Trees in Crop Fields – boosting a farm’s natural economy
The mid-afternoon sun beats down on the dry earth as Elleman Mumba takes us to the cool shade of his musangu trees – tall 8-year-old trees that he has planted in wide rows in the middle of the crop fields where he grows maize and other annual crops for food and sale. Mr. Mumba is one of a growing number of farmers across Zambia and other southern African countries who are bucking conventional wisdom that planting trees in crop fields creates competition with the standing crop for sunlight, water, and nutrients.
While this may be true in some cases, these trees, Faidherbia albida - known locally as “musangu” - are rather unusual in how they fit into the cropping system. Not only are these native trees leguminous, and thus capture nitrogen gas from the air and make it usable for themselves and surrounding plants, they also lose their leaves and go dormant during the summer rainy season, when most small-scale farmers plant their maize crop. They leaf out during the dry season, just when livestock are most in need of precious fodder and when the fallow fields would otherwise be baking in the sun. Research and farmers’ experience have documented maize yields doubling or tripling underneath the Faidherbia canopy, demonstrating the substantial boost to soil fertility attributable to these trees. This is significant in a country where many farmers cannot afford enough fertilizer and where maize yields average under 1 ton/acre.
I recently took a study tour to Zambia to learn more about these agroforestry systems and to see what insights they might hold for California farms. In my position as Coordinator of the Agriculture, Resources, and the Environment portfolio of research and outreach activities at the University of California Sustainable Agriculture Research and Education Program (UC SAREP), I’m always thinking about ways to increase what farmers gain from our natural ecosystems and what these ecosystems can gain from farming.
What can we learn from the Zambian agroforestry system here in California, where farmers can usually afford the fertilizer needed to produce much higher yields, whether they are growing feed corn, vegetables, or perennial fruit crops? These Zambian farmers are successfully designing cropping systems that are more adept than their previous monocrops at harnessing natural processes that directly benefit crop production. They are putting in place a more complex natural economy where biological organisms – trees, bacteria, and crop plants – do the work of exchanging goods and services – in this case nitrogen and organic matter – to the ultimate benefit of the farmer. This system replaces a simpler one that is more reliant on the work of the farmer and the money economy, as well as on fossil fuels and the pollution inherent in their use, to sustain desired production.

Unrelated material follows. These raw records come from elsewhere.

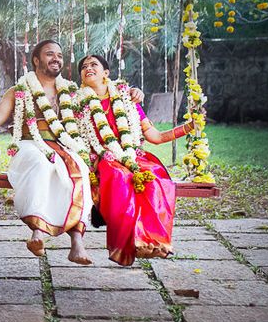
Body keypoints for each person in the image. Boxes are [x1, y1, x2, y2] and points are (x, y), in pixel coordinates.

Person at [0, 40, 96, 264]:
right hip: (30, 145)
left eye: (59, 55)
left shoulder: (71, 92)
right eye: (50, 54)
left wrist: (131, 93)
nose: (56, 59)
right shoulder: (19, 90)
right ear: (36, 60)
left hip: (64, 147)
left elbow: (103, 95)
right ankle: (37, 233)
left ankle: (77, 242)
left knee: (79, 169)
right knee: (42, 165)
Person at [76, 54, 194, 266]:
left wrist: (188, 128)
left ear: (106, 73)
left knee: (156, 179)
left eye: (94, 64)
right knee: (119, 176)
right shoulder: (76, 104)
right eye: (84, 67)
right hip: (104, 159)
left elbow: (155, 137)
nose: (88, 68)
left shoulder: (127, 100)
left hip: (133, 155)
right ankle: (126, 245)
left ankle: (152, 242)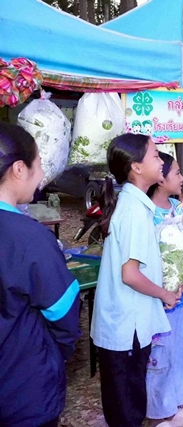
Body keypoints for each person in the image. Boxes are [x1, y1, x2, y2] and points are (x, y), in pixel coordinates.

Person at [90, 134, 182, 427]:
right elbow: (130, 275)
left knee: (128, 401)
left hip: (127, 321)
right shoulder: (133, 210)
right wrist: (164, 294)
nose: (160, 160)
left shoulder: (135, 204)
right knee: (127, 408)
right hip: (125, 325)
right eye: (155, 155)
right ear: (136, 167)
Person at [0, 123, 81, 427]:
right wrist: (57, 352)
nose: (42, 173)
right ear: (19, 169)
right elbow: (62, 311)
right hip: (21, 389)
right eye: (39, 163)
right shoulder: (30, 238)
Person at [145, 152, 183, 427]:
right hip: (159, 301)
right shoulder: (146, 214)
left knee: (181, 352)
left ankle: (173, 405)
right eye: (177, 173)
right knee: (158, 358)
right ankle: (156, 413)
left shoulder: (177, 208)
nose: (182, 178)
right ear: (160, 179)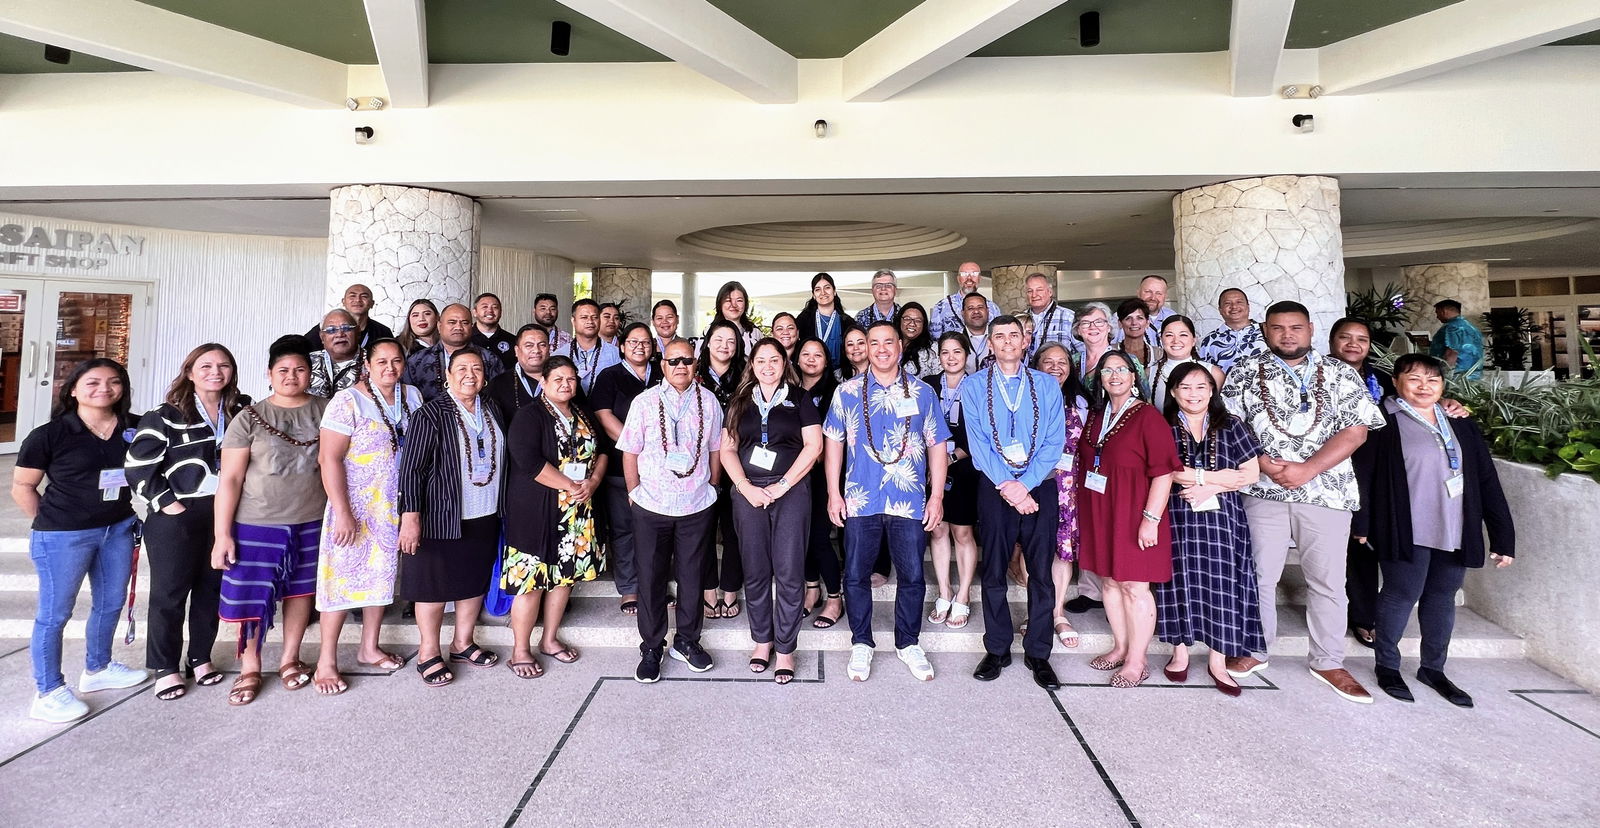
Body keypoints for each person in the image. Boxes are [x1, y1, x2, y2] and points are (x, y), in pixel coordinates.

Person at [1220, 301, 1386, 704]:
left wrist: (1308, 469)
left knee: (1327, 581)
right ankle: (1255, 648)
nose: (1287, 335)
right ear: (1265, 329)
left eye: (1296, 328)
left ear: (1311, 329)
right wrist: (1261, 462)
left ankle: (1328, 660)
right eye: (1278, 328)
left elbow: (1357, 431)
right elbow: (1230, 426)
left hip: (1326, 492)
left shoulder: (1341, 373)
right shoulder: (1244, 373)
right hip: (1263, 491)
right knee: (1258, 575)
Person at [1353, 354, 1515, 707]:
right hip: (1405, 525)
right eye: (1414, 378)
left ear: (1443, 386)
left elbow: (1485, 479)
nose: (1424, 386)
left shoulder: (1459, 421)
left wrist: (1503, 536)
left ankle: (1433, 669)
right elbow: (1363, 473)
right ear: (1395, 382)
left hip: (1455, 526)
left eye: (1432, 380)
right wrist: (1361, 523)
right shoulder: (1381, 420)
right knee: (1400, 593)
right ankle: (1388, 667)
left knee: (1442, 598)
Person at [15, 359, 145, 722]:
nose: (104, 388)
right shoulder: (50, 434)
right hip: (63, 535)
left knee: (110, 602)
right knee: (55, 614)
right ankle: (49, 690)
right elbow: (23, 487)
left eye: (113, 382)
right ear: (73, 389)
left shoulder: (134, 427)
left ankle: (98, 667)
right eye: (93, 382)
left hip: (117, 528)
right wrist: (52, 524)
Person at [824, 321, 950, 682]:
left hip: (908, 500)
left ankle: (907, 642)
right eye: (872, 342)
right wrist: (834, 492)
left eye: (887, 342)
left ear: (900, 347)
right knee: (855, 575)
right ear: (865, 347)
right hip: (860, 498)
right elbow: (833, 442)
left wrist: (937, 496)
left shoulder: (924, 392)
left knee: (912, 575)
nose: (880, 349)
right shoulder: (846, 391)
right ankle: (861, 642)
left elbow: (937, 445)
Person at [127, 344, 250, 701]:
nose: (216, 371)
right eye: (206, 365)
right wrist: (169, 505)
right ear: (190, 371)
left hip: (226, 512)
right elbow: (138, 466)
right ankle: (165, 666)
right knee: (170, 592)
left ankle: (200, 657)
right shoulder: (165, 414)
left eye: (224, 365)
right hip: (176, 515)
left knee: (211, 589)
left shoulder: (241, 409)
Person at [213, 336, 329, 706]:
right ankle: (250, 666)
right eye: (283, 370)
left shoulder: (327, 410)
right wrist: (222, 534)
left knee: (301, 593)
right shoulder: (248, 418)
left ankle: (290, 658)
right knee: (251, 596)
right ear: (269, 374)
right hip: (257, 520)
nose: (292, 376)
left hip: (312, 518)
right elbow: (229, 479)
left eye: (299, 370)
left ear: (310, 373)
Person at [962, 317, 1068, 689]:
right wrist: (1009, 487)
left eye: (1014, 335)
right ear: (989, 344)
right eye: (999, 336)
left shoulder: (1046, 385)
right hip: (994, 487)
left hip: (1039, 486)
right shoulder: (974, 386)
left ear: (1026, 341)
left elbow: (1055, 442)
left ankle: (1039, 652)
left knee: (1041, 574)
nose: (1007, 342)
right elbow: (978, 445)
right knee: (993, 572)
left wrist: (1025, 486)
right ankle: (997, 648)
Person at [312, 338, 418, 695]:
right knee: (340, 579)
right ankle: (326, 660)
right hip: (355, 505)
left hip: (393, 505)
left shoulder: (412, 396)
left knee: (381, 577)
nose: (390, 368)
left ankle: (369, 647)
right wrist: (342, 511)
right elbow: (329, 459)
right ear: (367, 364)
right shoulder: (348, 401)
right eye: (382, 361)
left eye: (397, 361)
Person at [1154, 362, 1267, 697]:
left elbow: (1250, 474)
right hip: (1178, 516)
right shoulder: (1164, 426)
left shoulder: (1232, 425)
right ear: (1173, 392)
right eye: (1185, 387)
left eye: (1201, 387)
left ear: (1212, 391)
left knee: (1223, 583)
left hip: (1224, 520)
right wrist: (1215, 479)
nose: (1194, 394)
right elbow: (1169, 471)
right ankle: (1180, 653)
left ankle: (1218, 660)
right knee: (1179, 579)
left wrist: (1209, 487)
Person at [396, 348, 506, 687]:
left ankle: (463, 642)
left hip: (485, 511)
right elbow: (411, 470)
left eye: (476, 367)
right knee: (432, 584)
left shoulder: (492, 409)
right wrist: (410, 517)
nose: (470, 374)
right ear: (447, 373)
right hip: (440, 515)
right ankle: (429, 651)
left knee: (473, 579)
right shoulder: (430, 414)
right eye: (461, 368)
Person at [618, 339, 724, 683]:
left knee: (693, 576)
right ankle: (651, 647)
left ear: (696, 365)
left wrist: (712, 487)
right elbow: (630, 450)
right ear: (662, 364)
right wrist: (634, 491)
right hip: (652, 504)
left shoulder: (709, 402)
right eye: (673, 360)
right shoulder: (645, 402)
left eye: (688, 361)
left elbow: (714, 451)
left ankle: (688, 641)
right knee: (650, 578)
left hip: (696, 504)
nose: (681, 366)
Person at [720, 338, 822, 684]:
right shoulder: (739, 401)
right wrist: (745, 488)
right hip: (748, 492)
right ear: (752, 363)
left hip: (790, 490)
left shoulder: (800, 399)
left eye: (774, 360)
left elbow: (813, 447)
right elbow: (727, 449)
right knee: (756, 569)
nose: (767, 366)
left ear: (784, 363)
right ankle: (762, 641)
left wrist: (781, 486)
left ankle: (786, 647)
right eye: (761, 360)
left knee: (790, 570)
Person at [1076, 350, 1180, 688]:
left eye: (1122, 369)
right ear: (1100, 379)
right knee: (1108, 580)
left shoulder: (1148, 416)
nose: (1115, 375)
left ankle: (1138, 660)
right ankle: (1120, 647)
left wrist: (1151, 518)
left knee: (1135, 586)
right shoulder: (1096, 416)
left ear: (1135, 376)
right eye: (1107, 371)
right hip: (1101, 511)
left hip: (1136, 510)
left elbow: (1164, 472)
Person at [502, 356, 608, 678]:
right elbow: (528, 461)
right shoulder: (529, 415)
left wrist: (592, 482)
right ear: (544, 382)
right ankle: (520, 649)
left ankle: (549, 639)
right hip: (536, 512)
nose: (566, 384)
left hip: (577, 511)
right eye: (558, 379)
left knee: (564, 578)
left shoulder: (583, 413)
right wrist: (570, 484)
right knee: (530, 583)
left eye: (571, 379)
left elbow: (602, 451)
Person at [1331, 316, 1395, 648]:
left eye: (1362, 339)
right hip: (1328, 468)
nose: (1353, 344)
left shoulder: (1384, 380)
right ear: (1331, 341)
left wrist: (1448, 403)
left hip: (1374, 471)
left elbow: (1418, 403)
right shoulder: (1316, 375)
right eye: (1346, 338)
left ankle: (1364, 615)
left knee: (1362, 542)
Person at [589, 323, 661, 615]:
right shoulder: (610, 376)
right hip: (621, 466)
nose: (639, 347)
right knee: (624, 529)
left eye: (645, 342)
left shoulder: (662, 374)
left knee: (658, 530)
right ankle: (629, 588)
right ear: (621, 345)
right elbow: (604, 416)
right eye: (633, 342)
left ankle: (654, 585)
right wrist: (639, 446)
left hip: (661, 470)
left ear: (654, 347)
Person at [1030, 342, 1087, 649]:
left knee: (1063, 548)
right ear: (1036, 365)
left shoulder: (1081, 401)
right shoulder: (1025, 397)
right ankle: (1035, 610)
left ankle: (1057, 611)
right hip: (1034, 481)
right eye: (1047, 361)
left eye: (1062, 361)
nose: (1055, 366)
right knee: (1034, 548)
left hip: (1069, 485)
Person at [924, 332, 979, 631]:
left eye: (957, 351)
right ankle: (944, 591)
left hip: (965, 467)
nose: (951, 357)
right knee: (938, 529)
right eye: (945, 352)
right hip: (932, 469)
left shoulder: (978, 386)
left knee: (963, 533)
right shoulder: (929, 385)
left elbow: (983, 431)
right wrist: (934, 462)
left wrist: (951, 458)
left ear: (967, 354)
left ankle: (964, 593)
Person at [696, 319, 746, 617]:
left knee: (733, 530)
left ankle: (729, 589)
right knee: (701, 529)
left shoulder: (745, 376)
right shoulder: (694, 372)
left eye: (731, 340)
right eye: (719, 339)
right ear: (708, 341)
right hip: (699, 463)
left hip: (738, 462)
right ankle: (708, 589)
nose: (725, 345)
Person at [795, 337, 845, 630]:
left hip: (824, 475)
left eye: (818, 355)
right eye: (806, 354)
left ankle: (835, 597)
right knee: (800, 538)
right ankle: (811, 588)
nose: (811, 359)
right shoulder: (787, 390)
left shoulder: (836, 393)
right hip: (794, 475)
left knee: (818, 538)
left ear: (827, 361)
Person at [402, 303, 502, 402]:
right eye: (452, 322)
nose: (458, 327)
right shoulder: (417, 361)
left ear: (471, 327)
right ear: (439, 326)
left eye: (464, 323)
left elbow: (499, 398)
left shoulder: (490, 359)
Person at [1147, 315, 1224, 404]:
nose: (1176, 341)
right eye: (1169, 335)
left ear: (1194, 340)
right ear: (1161, 340)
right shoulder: (1149, 373)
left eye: (1183, 335)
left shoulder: (1214, 373)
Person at [485, 323, 551, 419]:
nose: (536, 350)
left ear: (549, 349)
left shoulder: (564, 380)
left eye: (542, 345)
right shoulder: (498, 384)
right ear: (516, 350)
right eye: (529, 345)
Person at [304, 283, 395, 350]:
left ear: (372, 303)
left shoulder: (383, 332)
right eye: (352, 296)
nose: (358, 300)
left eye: (364, 296)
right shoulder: (327, 328)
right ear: (343, 302)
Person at [1197, 288, 1266, 373]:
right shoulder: (1210, 340)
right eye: (1227, 303)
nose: (1234, 306)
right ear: (1220, 310)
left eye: (1239, 302)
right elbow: (1206, 374)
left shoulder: (1266, 333)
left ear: (1248, 306)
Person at [796, 272, 858, 367]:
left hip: (840, 375)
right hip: (811, 372)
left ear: (834, 291)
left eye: (827, 287)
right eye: (818, 289)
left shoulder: (847, 322)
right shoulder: (803, 320)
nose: (823, 293)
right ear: (813, 295)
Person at [564, 298, 622, 395]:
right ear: (573, 321)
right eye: (584, 317)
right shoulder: (560, 354)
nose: (590, 321)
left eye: (594, 317)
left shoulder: (616, 354)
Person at [931, 261, 1002, 338]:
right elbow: (934, 339)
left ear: (979, 278)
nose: (969, 278)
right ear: (958, 279)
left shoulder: (992, 308)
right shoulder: (941, 307)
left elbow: (998, 336)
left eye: (974, 274)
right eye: (964, 274)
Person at [309, 309, 365, 398]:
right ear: (322, 337)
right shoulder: (308, 362)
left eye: (346, 328)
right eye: (331, 330)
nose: (339, 334)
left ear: (358, 332)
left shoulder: (373, 362)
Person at [1023, 272, 1075, 358]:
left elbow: (1083, 352)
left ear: (1050, 292)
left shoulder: (1069, 317)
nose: (1034, 295)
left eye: (1039, 290)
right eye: (1030, 291)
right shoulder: (1020, 320)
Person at [1430, 299, 1485, 379]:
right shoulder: (1471, 327)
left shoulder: (1452, 327)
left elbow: (1452, 352)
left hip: (1457, 377)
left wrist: (1442, 376)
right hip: (1473, 375)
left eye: (1437, 312)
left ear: (1443, 311)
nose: (1437, 316)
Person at [470, 292, 518, 370]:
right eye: (485, 307)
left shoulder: (513, 340)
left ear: (500, 312)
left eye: (495, 307)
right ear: (474, 312)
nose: (490, 311)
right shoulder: (465, 338)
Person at [710, 280, 761, 352]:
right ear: (720, 304)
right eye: (728, 300)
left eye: (739, 300)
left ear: (745, 304)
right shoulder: (709, 331)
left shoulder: (755, 333)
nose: (734, 305)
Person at [898, 302, 938, 377]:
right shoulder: (889, 345)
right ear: (900, 320)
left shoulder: (933, 348)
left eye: (918, 320)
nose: (912, 324)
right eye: (907, 319)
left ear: (924, 324)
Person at [1115, 298, 1157, 368]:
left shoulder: (1158, 354)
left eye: (1139, 318)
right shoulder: (1110, 351)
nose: (1134, 323)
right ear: (1120, 323)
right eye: (1128, 318)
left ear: (1147, 323)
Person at [961, 292, 994, 372]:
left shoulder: (998, 338)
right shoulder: (956, 340)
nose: (976, 311)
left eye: (980, 307)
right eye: (970, 308)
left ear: (987, 311)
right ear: (962, 313)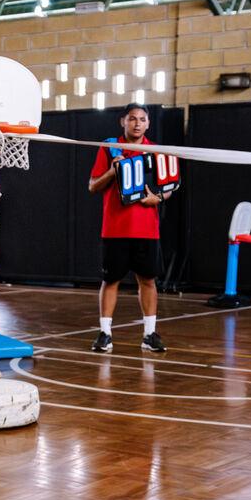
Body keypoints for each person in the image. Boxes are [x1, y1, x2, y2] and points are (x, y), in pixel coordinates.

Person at [87, 103, 174, 354]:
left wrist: (158, 198)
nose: (137, 123)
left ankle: (149, 334)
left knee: (148, 280)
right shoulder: (109, 147)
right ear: (123, 122)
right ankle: (105, 334)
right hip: (115, 228)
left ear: (148, 123)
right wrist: (112, 173)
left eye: (142, 119)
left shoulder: (157, 151)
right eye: (132, 118)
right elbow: (93, 185)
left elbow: (168, 186)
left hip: (146, 229)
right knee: (110, 280)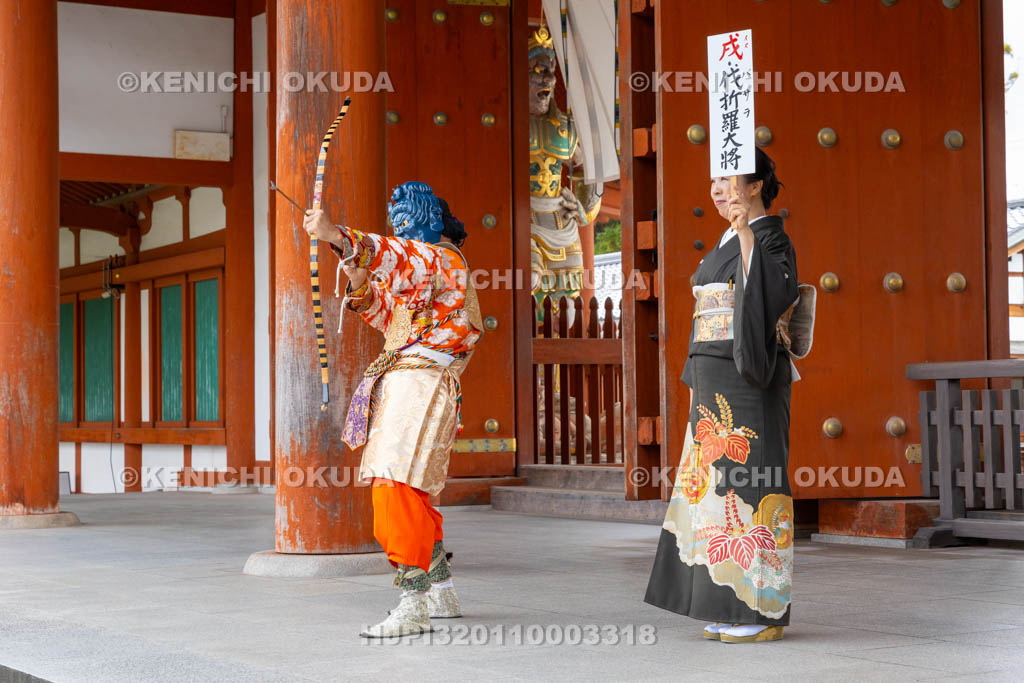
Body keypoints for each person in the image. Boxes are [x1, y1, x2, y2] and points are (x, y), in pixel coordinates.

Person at [302, 181, 483, 638]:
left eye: (406, 216)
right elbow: (390, 317)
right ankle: (440, 590)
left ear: (428, 218)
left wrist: (339, 235)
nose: (399, 225)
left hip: (421, 382)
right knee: (411, 487)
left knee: (393, 482)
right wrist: (359, 277)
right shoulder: (429, 271)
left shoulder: (442, 259)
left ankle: (412, 600)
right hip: (407, 380)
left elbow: (400, 258)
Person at [644, 148, 809, 643]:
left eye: (728, 178)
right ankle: (727, 601)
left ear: (755, 185)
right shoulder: (726, 240)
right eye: (714, 180)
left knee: (751, 482)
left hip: (749, 375)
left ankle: (759, 611)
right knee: (716, 489)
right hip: (716, 373)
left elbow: (773, 294)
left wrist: (745, 236)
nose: (718, 189)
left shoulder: (771, 237)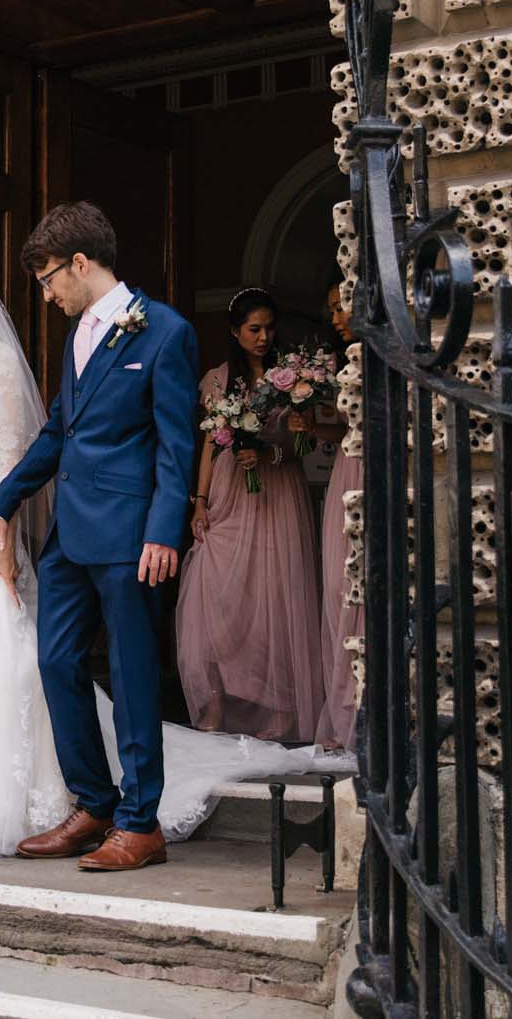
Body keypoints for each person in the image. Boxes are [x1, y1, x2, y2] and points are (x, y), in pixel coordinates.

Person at [0, 236, 339, 865]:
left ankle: (138, 822)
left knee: (129, 672)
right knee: (55, 661)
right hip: (60, 530)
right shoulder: (77, 335)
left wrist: (163, 530)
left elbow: (176, 442)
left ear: (78, 264)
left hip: (129, 531)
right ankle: (93, 802)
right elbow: (56, 434)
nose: (45, 295)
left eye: (48, 279)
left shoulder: (166, 332)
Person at [176, 287, 325, 744]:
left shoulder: (294, 380)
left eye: (268, 329)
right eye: (253, 329)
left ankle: (278, 714)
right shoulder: (219, 380)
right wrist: (199, 501)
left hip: (277, 493)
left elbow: (308, 445)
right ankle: (215, 704)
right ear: (235, 333)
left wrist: (278, 449)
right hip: (229, 493)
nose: (263, 337)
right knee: (215, 593)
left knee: (274, 596)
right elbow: (208, 444)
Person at [312, 283, 364, 753]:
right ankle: (343, 709)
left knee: (361, 592)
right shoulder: (343, 363)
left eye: (339, 306)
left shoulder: (381, 357)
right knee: (337, 586)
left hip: (371, 470)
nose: (334, 317)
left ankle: (363, 712)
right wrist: (310, 426)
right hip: (345, 471)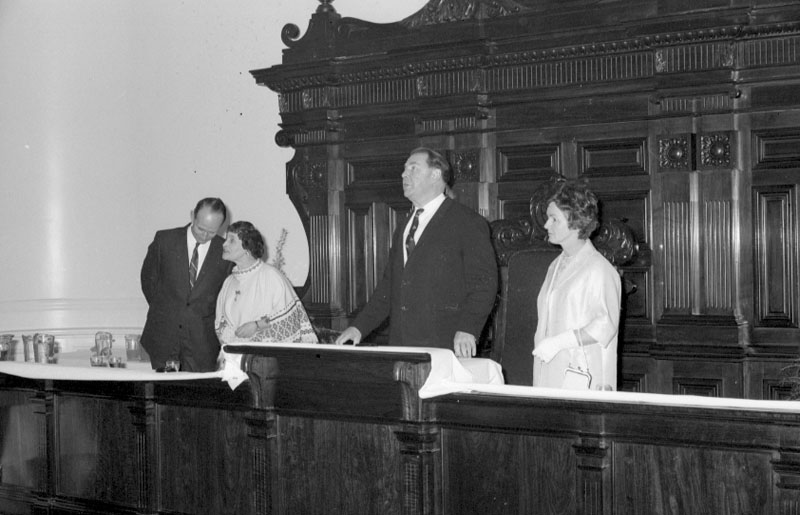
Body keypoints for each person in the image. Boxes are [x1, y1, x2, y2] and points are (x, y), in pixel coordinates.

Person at [334, 147, 498, 357]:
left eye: (413, 168)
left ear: (435, 174)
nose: (404, 174)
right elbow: (389, 287)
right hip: (402, 346)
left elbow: (484, 284)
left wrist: (468, 328)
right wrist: (358, 327)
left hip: (445, 346)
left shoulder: (467, 222)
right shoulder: (403, 227)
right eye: (404, 169)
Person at [531, 180, 621, 390]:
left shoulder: (599, 269)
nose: (546, 225)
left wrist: (559, 342)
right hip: (550, 371)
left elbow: (605, 325)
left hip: (583, 375)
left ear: (576, 222)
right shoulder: (555, 265)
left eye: (554, 219)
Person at [140, 198, 233, 372]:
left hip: (202, 345)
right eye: (200, 228)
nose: (204, 236)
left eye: (212, 232)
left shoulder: (225, 251)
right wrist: (169, 310)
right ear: (192, 216)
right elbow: (148, 282)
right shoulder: (165, 240)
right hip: (163, 339)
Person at [215, 221, 318, 345]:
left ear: (247, 248)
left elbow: (289, 319)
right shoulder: (229, 282)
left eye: (231, 240)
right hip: (234, 354)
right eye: (226, 239)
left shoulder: (271, 276)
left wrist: (256, 326)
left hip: (265, 358)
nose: (224, 244)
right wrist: (233, 340)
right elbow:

All farmers already make use of ecosystem services to some degree or another, whether by relying on soil to hold and release nutrients or on bees to pollinate crops. But the more a cropping system can be designed to capitalize on natural processes and build up its natural economy, the greater the likelihood that we will avoid irreparable damage from pollution as well as risks from disturbances in the money economy.
Such designs are usually not one-size-fits-all – even in Zambia, farmers with sandier soils have more difficulty establishing Faidherbia trees. However, regionally-specific and scale-appropriate systems that accomplish more of the work of farming through natural processes are well worth exploring in all parts of the globe. Identifying such systems and quantifying their benefits is what my colleagues here at UC SAREP have been doing for the past two decades, whether by characterizing the benefits of cover crops or working with growers to design Biologically Integrated Farming Systems. This kind of work also continues at the Russell Ranch Sustainable Agriculture Facility, which serves as the venue for studies that identify and quantify the factors that contribute to healthy agroecosystem functioning, for the sake of better nutrient retention and cycling, weed management, and other agronomic outcomes. Ultimately, all these programs converge on the common goal of building farming systems that rest on the foundations of natural economies that have the capacity to sustain and regenerate critical farm functions into the foreseeable future, just like the majestic 30-year old musangu tree I had the privilege to behold on a Zambian farm.